As you can probably tell I’ve decided to write last minute again, so in being unfair to my creative energies I’m struggling a bit to find topics to talk about.  I’m not sure if it’s the current situation or the fact that I’m nearing the end of the year, so naturally coming up with 365 different things to discuss or observe or talk about has its own challenges.  I was on a YouTube binge earlier today looking at interviews on the VLAD TV channel.  Two interviews I’ve been watching lately have been Michael Rapaport, the sports shit talking captain of the world right now and DeRay Davis, a comedian and arts professional whose work I greatly admire.  Michael Rapaport was going in on the lack of respect these younger NBA guys have today, specifically Lonzo Ball.  He can’t stand the Ball family.  He calls it “Big Baller…uh Bullshit.  His words are hot right now and he knows what to say to rile up the people and get conversations going.  He’s a diehard Knick fan and a huge LeBron hater, so much to the point where he looks ridiculous talking shit about the best player in the league right now.  Meanwhile, DeRay Davis is basically going in on true Hollywood stories.  His demeanor has changed as of late.  He used to be clowning nonstop on people, but recently has changed his approach.  His latest special on Netflix was a little disappointing.  Great material, but subpar execution.  Maybe it was because I watched it after Hasan Mihnaj’s special.  That might have been unfair.  

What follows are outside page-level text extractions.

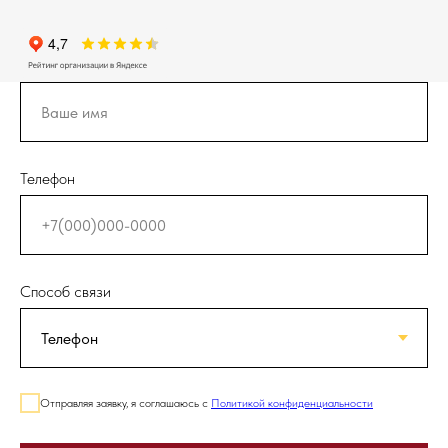
Телефон
Способ связи
Отправляя заявку, я соглашаюсь с
Политикой конфиденциальности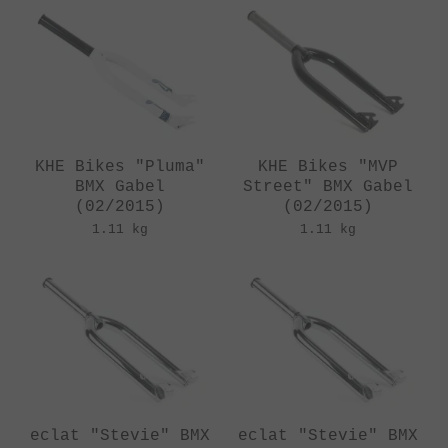
KHE Bikes "Pluma"
KHE Bikes "MVP
BMX Gabel
Street" BMX Gabel
(02/2015)
(02/2015)
1.11 kg
1.11 kg
eclat "Stevie" BMX
eclat "Stevie" BMX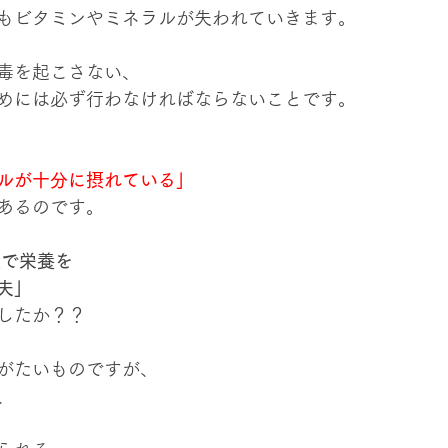
もビタミンやミネラルが失われていきます。
毒を起こさない、
めには必ず行わなければならないことです。
ルが十分に摂れている」
あるのです。
食で栄養を
夫」
したか？？
がたいものですが、
、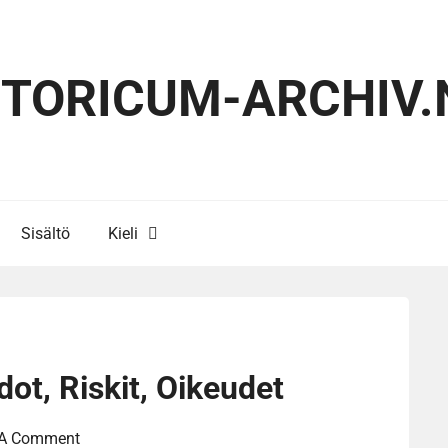
STORICUM-ARCHIV.
Sisältö
Kieli
ot, Riskit, Oikeudet
 A Comment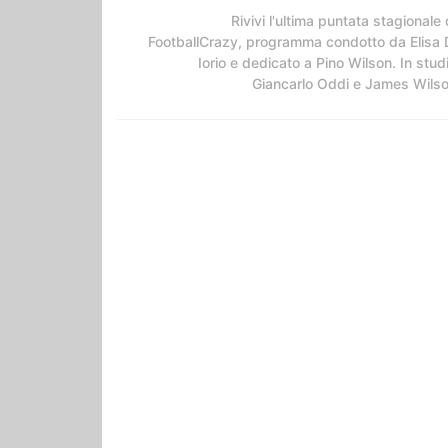
Rivivi l'ultima puntata stagionale 
FootballCrazy, programma condotto da Elisa 
Iorio e dedicato a Pino Wilson. In stud
Giancarlo Oddi e James Wils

I was talking to this girl the other day about how cool it was to be in Uptown sometimes because all of the young boys and girls would be wearing their bat bags with the bottom of the bat poking out of the top of the backpack.  All of them looked like they had been playing since diapers.  They had that attitude, that way of carrying themselves that gave me the impression that they were not to be fucked with on that baseball diamond.  I remember a couple times earlier this year when my guy from the gym, Rafael, and I would meet up and play catch in front of Yankee Stadium.  I was high falootin and cocky about warming up and still being able to throw the ball as far as I usually could except Rafael put me to shame.  He was a catcher.  (He ended up going to play D1 ball in the midwest).  By the time we were done throwing and I was done trying to show off my forearm would hurt like a mug and he was still firing lasers from the backstop to second base.  All those days growing up, never icing my arm.  My arm is still fine today.  I wonder what it will be like years from now.  I wonder when those potential signs could come back to haunt me.  Maybe they won’t.  No need, mother nature.  I’m fine just the way I am, thank you.  Tell you this, though.  My kids are gonna be icing their arms.  As much as they need to.  As much as they want to.  It’s time to sleep.